- [Goal of the exercise]:
Up to and including the final line, retype each line of the records below, starting with the one that contains "49 159 85125".

- [Data for this task]:

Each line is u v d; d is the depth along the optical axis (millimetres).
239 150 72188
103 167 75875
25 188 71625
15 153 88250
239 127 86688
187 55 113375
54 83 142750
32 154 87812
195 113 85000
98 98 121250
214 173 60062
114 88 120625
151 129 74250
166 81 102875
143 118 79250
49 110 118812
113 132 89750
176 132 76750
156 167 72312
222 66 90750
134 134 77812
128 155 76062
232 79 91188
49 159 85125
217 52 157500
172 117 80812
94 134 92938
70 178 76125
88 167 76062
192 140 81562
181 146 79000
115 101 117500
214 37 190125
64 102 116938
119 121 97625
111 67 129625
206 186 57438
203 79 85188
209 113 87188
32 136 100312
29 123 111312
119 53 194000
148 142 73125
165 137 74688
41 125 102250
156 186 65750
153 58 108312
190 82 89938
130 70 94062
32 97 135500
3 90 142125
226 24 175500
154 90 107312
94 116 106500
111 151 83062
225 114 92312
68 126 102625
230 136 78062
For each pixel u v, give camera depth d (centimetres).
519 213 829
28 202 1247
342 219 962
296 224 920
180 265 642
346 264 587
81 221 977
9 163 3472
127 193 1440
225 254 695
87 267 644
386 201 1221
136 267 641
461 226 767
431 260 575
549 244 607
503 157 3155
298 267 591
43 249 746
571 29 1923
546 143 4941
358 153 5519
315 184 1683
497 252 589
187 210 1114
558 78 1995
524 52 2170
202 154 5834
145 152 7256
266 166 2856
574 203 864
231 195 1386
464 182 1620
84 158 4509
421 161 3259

- [Answer box]:
49 159 85125
217 52 157500
172 117 80812
94 134 92938
70 178 76125
88 167 76062
192 140 81562
181 146 79000
115 101 117500
214 37 190125
64 102 116938
119 121 97625
111 67 129625
206 186 57438
203 79 85188
209 113 87188
32 136 100312
29 123 111312
119 53 194000
148 142 73125
165 137 74688
41 125 102250
156 186 65750
153 58 108312
190 82 89938
130 70 94062
32 97 135500
3 90 142125
226 24 175500
154 90 107312
94 116 106500
111 151 83062
225 114 92312
68 126 102625
230 136 78062
For each pixel u v, give camera depth d (centimetres).
519 213 829
28 202 1247
342 219 962
296 224 920
180 265 642
346 264 587
81 221 977
9 163 3472
127 193 1440
225 254 695
87 267 644
386 201 1221
136 267 641
461 226 767
431 260 575
549 244 607
503 157 3155
298 267 591
43 249 746
571 29 1923
546 143 4941
358 153 5519
315 184 1683
497 252 589
187 210 1114
558 78 1995
524 52 2170
202 154 5834
145 152 7256
266 166 2856
574 203 864
231 195 1386
464 182 1620
84 158 4509
421 161 3259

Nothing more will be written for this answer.